From the Bottle Collection: Rheingold

Without intent, I have collected well over 1,000 beer bottles since the early 70s. When something finally had to be done about the cheap paneling in this old modular, I had a choice. Tear down the walls while, oh, so carefully, replacing the often rotted 1X3s. Or: cover them with… The Bottle Collection.

Written by Ken Carman

This was one of my first beers and, to be honest, I drank it for the booze. Someone bought it for me when I lived near NYC. I’m guessing you know the rest of the story.

I didn’t like it at the time, and I’m lucky to have developed a palate for beer after that because most beer was of this style back then. I had it after that first try, but even that was so long ago I can only give you a distant recollection: yes, it was a just a rather dry version of the usual lagers almost all the brewers in U.S. made: America Lager. Not grainy in any sense, rocky head, urine color (sorry), hops: some, but only a tad that added to the dry sense, very well attenuated. With Rheingold it was all about the mouthfeel as far as making it different compared to Bud, Miller, Schmidts, Stroh, Piels or Schaeffer; a few of the big beers back then available near “the city…” as some insisted on calling New York City, as if it were the only city in the world.

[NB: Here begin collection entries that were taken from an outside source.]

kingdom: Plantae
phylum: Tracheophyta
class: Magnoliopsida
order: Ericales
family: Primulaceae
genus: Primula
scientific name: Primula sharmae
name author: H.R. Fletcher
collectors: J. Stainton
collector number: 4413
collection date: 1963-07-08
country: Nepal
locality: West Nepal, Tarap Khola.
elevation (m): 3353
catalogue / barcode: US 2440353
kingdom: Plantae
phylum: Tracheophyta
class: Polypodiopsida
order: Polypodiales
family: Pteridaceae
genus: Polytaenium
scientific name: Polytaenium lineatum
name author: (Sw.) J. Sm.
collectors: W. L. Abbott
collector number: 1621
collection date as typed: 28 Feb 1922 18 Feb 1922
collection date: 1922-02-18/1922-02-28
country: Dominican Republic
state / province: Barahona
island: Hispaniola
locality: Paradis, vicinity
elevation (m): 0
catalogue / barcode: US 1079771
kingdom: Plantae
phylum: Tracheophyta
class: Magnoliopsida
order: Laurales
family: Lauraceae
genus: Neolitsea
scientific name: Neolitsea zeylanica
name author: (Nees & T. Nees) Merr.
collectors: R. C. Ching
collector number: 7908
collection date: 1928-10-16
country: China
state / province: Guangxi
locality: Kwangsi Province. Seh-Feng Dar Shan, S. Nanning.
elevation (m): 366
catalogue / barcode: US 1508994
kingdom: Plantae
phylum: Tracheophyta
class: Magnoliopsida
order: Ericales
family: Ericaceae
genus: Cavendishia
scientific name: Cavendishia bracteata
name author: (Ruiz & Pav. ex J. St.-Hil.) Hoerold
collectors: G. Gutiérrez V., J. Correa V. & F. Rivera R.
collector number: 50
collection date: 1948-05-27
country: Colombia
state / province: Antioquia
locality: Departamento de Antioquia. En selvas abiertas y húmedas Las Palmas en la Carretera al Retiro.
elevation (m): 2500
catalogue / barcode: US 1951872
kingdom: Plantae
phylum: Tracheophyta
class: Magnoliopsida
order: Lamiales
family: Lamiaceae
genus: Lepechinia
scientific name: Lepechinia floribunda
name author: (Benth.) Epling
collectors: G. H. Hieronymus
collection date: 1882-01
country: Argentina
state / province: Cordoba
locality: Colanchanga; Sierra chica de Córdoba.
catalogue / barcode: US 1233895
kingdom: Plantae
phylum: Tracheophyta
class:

Rheingold was introduced in 1883 and at one time held 35% of New York State’s beer market. This was a time when regional brands were king, and few breweries had been swallowed by the Miller/AB (now InBev) monoliths. It was claimed Rheingold was the working man’s beer, in the most manual labor definition of “working man,” and I have little doubt that’s true. I was working at a cemetery in Nyack, NY when I first had it and the guy who bought it for me I seem to remember had just been let out of Sing Sing after a long sentence for murder.

If you that means it was not a “nice” place to work: correcto mundo!

The company shut down a shortly before the twin towers were built where old radio row used to be. One wonders if in part of collapse there were a few old collectable cans found, put there by thirsty construction workers. It really did have that kind of audience as a beer. The same construction workers who did those infamous whistles at women walking by probably also voted for who would be the Rheingold woman every year.

Taste-wise, other than the dry sense, probably more name recognition and advertising than the actual product: though I do remember the dry sense being pretty intense, at least compared to other beers from that era.